--- 原文 ---

## 多位数字识别

应用背景：将建筑物添加到谷歌地图中，街景车拍摄建筑物，同时记录各张照片中建筑物相关的GPS坐标，通过机器识别每张图片上的门牌号码，方便谷歌地图数据库在正确的位置添加该建筑地址。

多位数字识别问题是一种特殊类型的序列识别（sequence recognition），其特殊之处在于：序列的长度是有界的，极少出现门牌号包括5位以上的数字。本例中假设门牌号最长5位。

传统做法：将操作步骤分为定位(localization)、分割(segmentation)、识别(recognition)三个阶段，[Goodfellow,2014](https://arxiv.org/abs/1312.6082)提出一种基于深度卷积神经网络的三个阶段整合的方案，这一方案也是本例实践的主要指导。本例代码主要参考[potterhsu](https://github.com/potterhsu/SVHNClassifier)、[thomalm](https://github.com/thomalm/svhn-multi-digit)。

In [1]:
import os
import numpy as np
import tensorflow as tf
from PIL import Image
from datetime import datetime
import json
import time

数据处理方面，由于SVHN数据集某些数字裁剪的太紧，导致地址数字被裁剪操作剪除。因此需要将裁剪区域范围扩大：
> expand this bounding box by 30% in both the x and the y direction

In [2]:
def preProcess(image, bbox_left, bbox_top, bbox_width, bbox_height):
        cropped_left, cropped_top, cropped_width, cropped_height = (int(round(bbox_left - 0.15 * bbox_width)),
                                                                    int(round(bbox_top - 0.15 * bbox_height)),
                                                                    int(round(bbox_width * 1.3)),
                                                                    int(round(bbox_height * 1.3)))
        image = image.crop([cropped_left, cropped_top, cropped_left + cropped_width, cropped_top + cropped_height])

--- 摘录行 ---

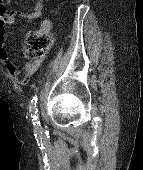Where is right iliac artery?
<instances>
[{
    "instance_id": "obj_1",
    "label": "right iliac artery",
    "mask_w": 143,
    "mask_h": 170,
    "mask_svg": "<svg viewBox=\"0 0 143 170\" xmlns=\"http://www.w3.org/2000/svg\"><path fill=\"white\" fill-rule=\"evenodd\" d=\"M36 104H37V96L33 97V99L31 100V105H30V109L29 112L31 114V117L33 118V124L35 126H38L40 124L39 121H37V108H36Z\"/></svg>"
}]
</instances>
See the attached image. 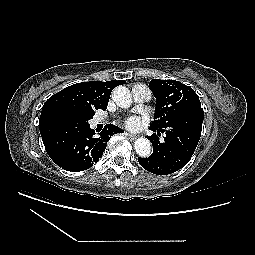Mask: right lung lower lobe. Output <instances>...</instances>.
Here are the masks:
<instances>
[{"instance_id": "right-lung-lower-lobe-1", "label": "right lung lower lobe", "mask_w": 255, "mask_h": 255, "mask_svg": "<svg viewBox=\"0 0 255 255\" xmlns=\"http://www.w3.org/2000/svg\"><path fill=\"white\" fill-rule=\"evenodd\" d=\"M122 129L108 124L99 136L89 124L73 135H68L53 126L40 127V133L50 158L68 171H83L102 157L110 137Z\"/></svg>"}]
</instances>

---
--- 摘录行 ---

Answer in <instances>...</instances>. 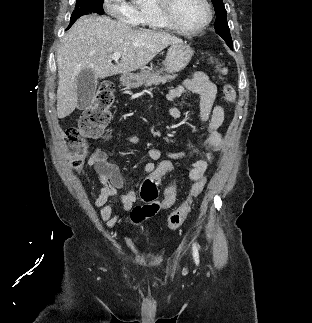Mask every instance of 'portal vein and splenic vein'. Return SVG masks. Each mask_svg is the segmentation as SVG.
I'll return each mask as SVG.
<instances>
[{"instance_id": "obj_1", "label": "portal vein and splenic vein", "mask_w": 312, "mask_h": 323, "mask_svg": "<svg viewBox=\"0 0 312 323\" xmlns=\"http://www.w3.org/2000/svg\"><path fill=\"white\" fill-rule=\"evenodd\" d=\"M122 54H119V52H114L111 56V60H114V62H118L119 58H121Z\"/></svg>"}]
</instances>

---
--- 摘录行 ---

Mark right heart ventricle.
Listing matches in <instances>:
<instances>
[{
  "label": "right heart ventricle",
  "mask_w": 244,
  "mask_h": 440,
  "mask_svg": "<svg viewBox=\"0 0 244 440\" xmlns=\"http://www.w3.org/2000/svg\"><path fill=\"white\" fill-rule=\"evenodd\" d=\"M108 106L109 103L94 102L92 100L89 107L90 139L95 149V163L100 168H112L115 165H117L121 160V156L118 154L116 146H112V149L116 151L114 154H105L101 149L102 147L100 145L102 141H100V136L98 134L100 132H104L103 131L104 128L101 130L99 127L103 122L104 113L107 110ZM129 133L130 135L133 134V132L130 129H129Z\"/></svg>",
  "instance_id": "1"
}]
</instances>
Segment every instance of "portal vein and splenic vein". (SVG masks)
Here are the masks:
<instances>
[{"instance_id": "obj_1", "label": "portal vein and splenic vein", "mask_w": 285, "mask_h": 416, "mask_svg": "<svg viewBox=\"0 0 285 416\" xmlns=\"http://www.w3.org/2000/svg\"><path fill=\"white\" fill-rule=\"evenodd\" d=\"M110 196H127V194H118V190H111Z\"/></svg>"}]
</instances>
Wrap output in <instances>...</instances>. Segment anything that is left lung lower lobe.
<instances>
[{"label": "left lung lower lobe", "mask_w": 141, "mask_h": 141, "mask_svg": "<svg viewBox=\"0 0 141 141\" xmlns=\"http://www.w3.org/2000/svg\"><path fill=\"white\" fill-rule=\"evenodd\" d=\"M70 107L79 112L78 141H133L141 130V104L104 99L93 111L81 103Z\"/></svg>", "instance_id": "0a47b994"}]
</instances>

---

> 任务
a – 请抄写多位数字识别一文中从“传统做法：将操作步骤分为定位”到“-multi-digit)。”的这一段。
b – 按多位数字识别一文的说法，数据处理时为什么要扩大裁剪区域？请用一到三句话说明。

> 各题答案
a –
传统做法：将操作步骤分为定位(localization)、分割(segmentation)、识别(recognition)三个阶段，[Goodfellow,2014](https://arxiv.org/abs/1312.6082)提出一种基于深度卷积神经网络的三个阶段整合的方案，这一方案也是本例实践的主要指导。本例代码主要参考[potterhsu](https://github.com/potterhsu/SVHNClassifier)、[thomalm](https://github.com/thomalm/svhn-multi-digit)。

b – SVHN数据集中某些数字裁剪得太紧，导致地址数字被裁剪操作剪除。因此需要把裁剪框在x和y两个方向各扩大30%。